Завершился 1920 год. На юге, в Крыму, рухнул последний оплот Белого движения. Советская власть укреплялась. Усилились репрессии, ужесточилась цензура.

В холодный январский вечер по пустынному Невскому навстречу ветру, гнавшему поземку, шли Гумилев и престарелый Василий Немирович-Данченко. Говорили о том, что жизнь словно стиснута железными тисками. Гумилев твердо заявил, что ни переворота, ни Термидора не будет. И что одни безумцы могут устраивать заговоры против этой власти.

Кроме Института живого слова Гумилев организовал студию «Звучащая раковина», в которой его лекции слушали совсем юные поклонники поэзии. Николай Степанович решил создать Цех поэтов, третий по счету. Главным синдиком стал он сам, помощником синдика — Лозинский, мастерами — Г. Иванов и Адамович, звания подмастерья удостоился Оцуп, учениками были Сергей Нельдихен, Константин Вагинов, Ирина Одоевцева, Всеволод Рождественский. Занятия посещали также сестры Наппельбаум, Николай Чуковский, Петр Волков, Валентин Миллер, Наталья Сурина.

В Цехе царила строгая дисциплина. Собирались в назначенные дни на квартире Гумилева на Преображенской улице или в фотографическом ателье Наппельбаума. Новые стихи разбирались детально, строка за строкой и слово за словом; выбор тем для стихов, их композиционное построение предоставлялись каждому пишущему по его выбору. Иванов с антикварной точностью воспроизводил обстановку прошлого века. Адамович писал лирические стихи о своем конфликте с эпохой, Сергею Нельдихену отвели область лирических сентенций в возвышенном «библейском» стиле, Константин Вагинов развивал мотивы античной поэзии, Всеволод Рождественский описывал деревенские пейзажи в стиле Кустодиева, Ирина Одоевцева подражала старинным английским балладам.

Настоящее имя Одоевцевой Ираида Густавовна Гейнике. Стройная, с ярко-рыжими волосами и зелеными глазами, всегда с пышным бантом на затылке, она была родом из прибалтийских немцев; рано выйдя замуж за адвоката Попова, она уже рассталась с ним.

«Однажды, — рассказывал Всеволод Рождественский, — когда мы собрались у Гумилева, он сообщил нам радостную весть. Издательство „Мысль“ решило выпустить три небольших сборника поэтов Цеха. Один сборник был предоставлен Иванову, другой мне. Кто станет автором третьего сборника? И тут Гумилев сказал, что эту честь нужно предоставить единственной даме нашего цеха — Раде Густавовне.

Так вот. Оказалось, что ее стихов не хватает и на самый скромный сборник. Тогда Гумилев предложил остальным членам принести в следующий раз, в порядке цеховой дисциплины, стихи, написанные в ключе и тональности Рады Густавовны, Пример подал сам Великий синдик.
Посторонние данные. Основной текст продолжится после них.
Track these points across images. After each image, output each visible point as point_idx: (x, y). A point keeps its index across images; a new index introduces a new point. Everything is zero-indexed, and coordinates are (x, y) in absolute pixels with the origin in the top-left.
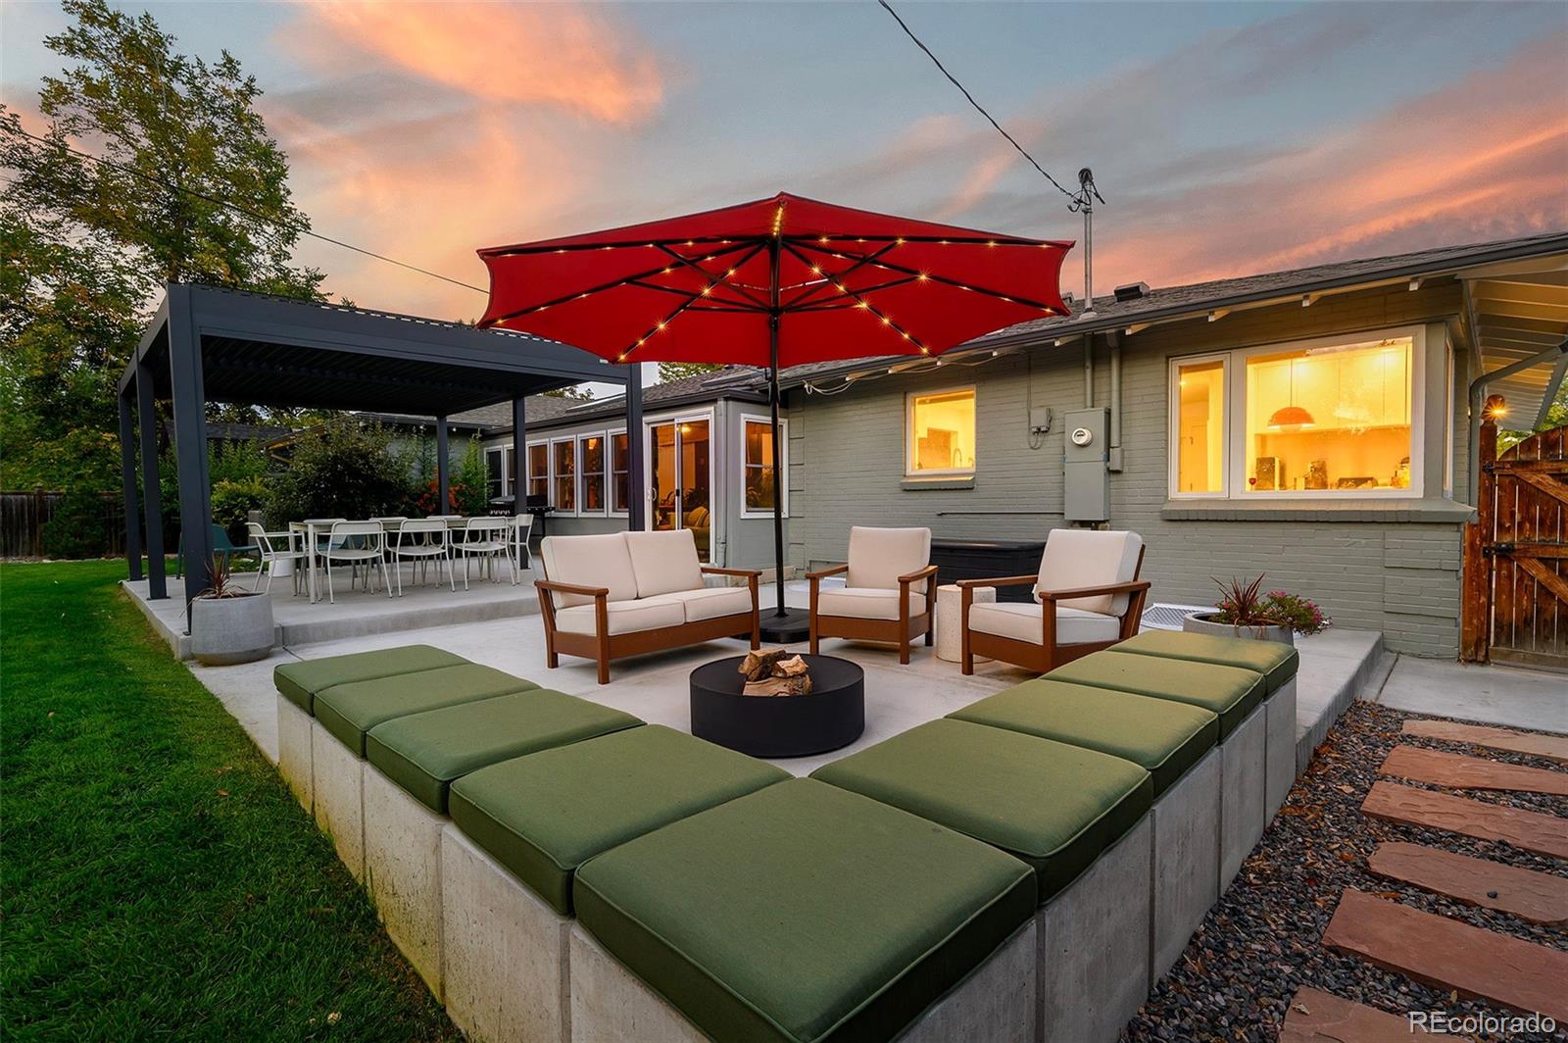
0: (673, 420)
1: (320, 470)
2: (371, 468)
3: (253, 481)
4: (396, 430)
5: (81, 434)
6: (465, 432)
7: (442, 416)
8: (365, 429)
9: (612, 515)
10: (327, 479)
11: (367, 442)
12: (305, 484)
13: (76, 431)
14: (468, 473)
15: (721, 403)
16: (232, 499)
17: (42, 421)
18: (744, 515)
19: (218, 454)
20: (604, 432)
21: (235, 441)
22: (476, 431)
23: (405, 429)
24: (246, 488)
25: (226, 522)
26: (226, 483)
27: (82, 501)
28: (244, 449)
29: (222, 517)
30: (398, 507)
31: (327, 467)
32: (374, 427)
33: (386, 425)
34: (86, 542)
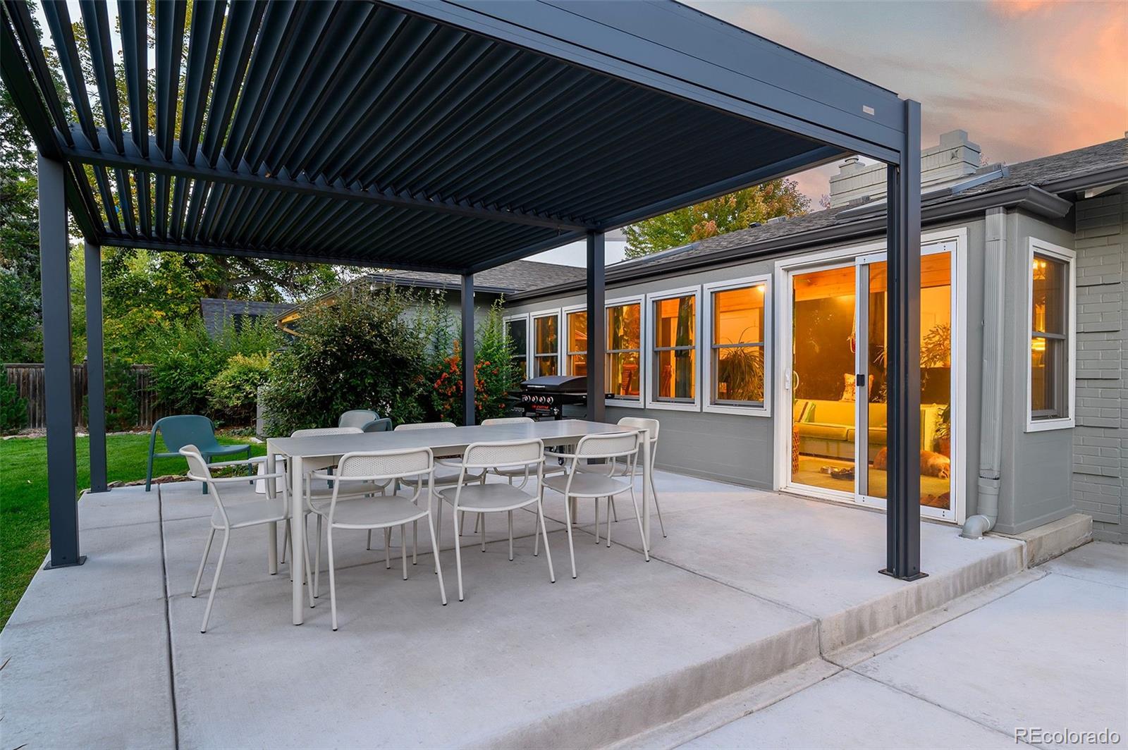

В числе других стихи принес и я. Это о статуе в Летнем саду…

Теперь оставалось только дать будущему сборнику название. Кто-то предложил назвать его „Дворец чудес“. Гумилев заметил, что при этом вспоминается Андерсен, так что лучше назвать сборник в английском духе: „Двор чудес“. А имя автора? „Рада“ звучало хорошо, но Гейнике как-то не подходило <…>. Гумилев, сидя спиной к книжному шкафу, протянул руку и вытащил за корешок первую попавшуюся книгу. Ей оказалась „Русские ночи“ князя Одоевского — сказочника и романтика.

— Вот и псевдоним, — сказал Гумилев, — Ирина Одоевцева.

Все согласились, что „крещение“ удачное: имя звучало интригующе и романтично. Так родилась новая русская поэтесса».